Necessarily Optimal One-Sided Matchings
This work addresses the challenge of reducing preference elicitation in matching problems for applications like school assignments or resource allocation, though it is incremental as it builds on classical matching theory with partial preferences.
The paper tackles the problem of learning desirable matchings from partial preferences in a one-sided matching setting, focusing on necessarily Pareto optimal (NPO) and necessarily rank-maximal (NRM) matchings under top-k preferences, and provides efficient algorithms for checking and existence, along with competitive ratio bounds for online elicitation.
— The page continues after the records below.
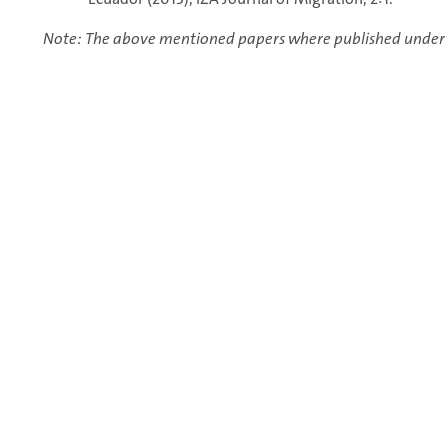
Note: The above mentioned papers where published under 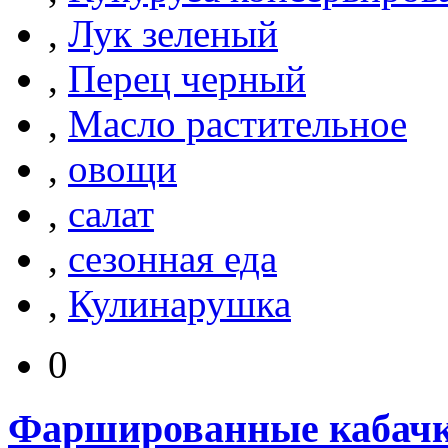
,
Лук зеленый
,
Перец черный
,
Масло растительное
,
овощи
,
салат
,
сезонная еда
,
Кулинарушка
0
Фаршированные кабачки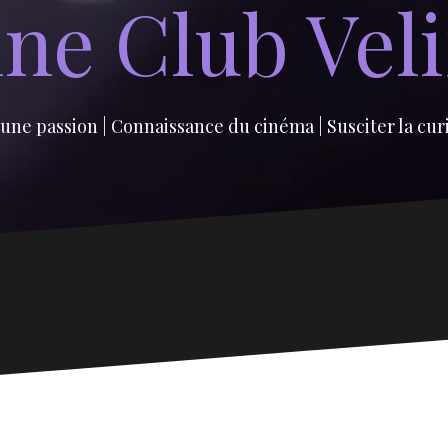
ne Club Vel
une passion | Connaissance du cinéma | Susciter la cur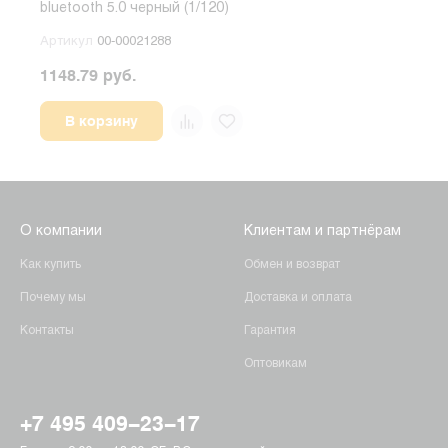
bluetooth 5.0 черный (1/120)
5.0 
Артикул
00-00021288
Арт
1148.79 руб.
752.
В корзину
О компании
Клиентам и партнёрам
Как купить
Обмен и возврат
Почему мы
Доставка и оплата
Контакты
Гарантия
Оптовикам
+7 495 409-23-17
We study the classical problem of matching $n$ agents to $n$ objects, where the agents have ranked preferences over the objects. We focus on two popular desiderata from the matching literature: Pareto optimality and rank-maximality. Instead of asking the agents to report their complete preferences, our goal is to learn a desirable matching from partial preferences, specifically a matching that is necessarily Pareto optimal (NPO) or necessarily rank-maximal (NRM) under any completion of the partial preferences. We focus on the top-$k$ model in which agents reveal a prefix of their preference rankings. We design efficient algorithms to check if a given matching is NPO or NRM, and to check whether such a matching exists given top-$k$ partial preferences. We also study online algorithms for eliciting partial preferences adaptively, and prove bounds on their competitive ratio.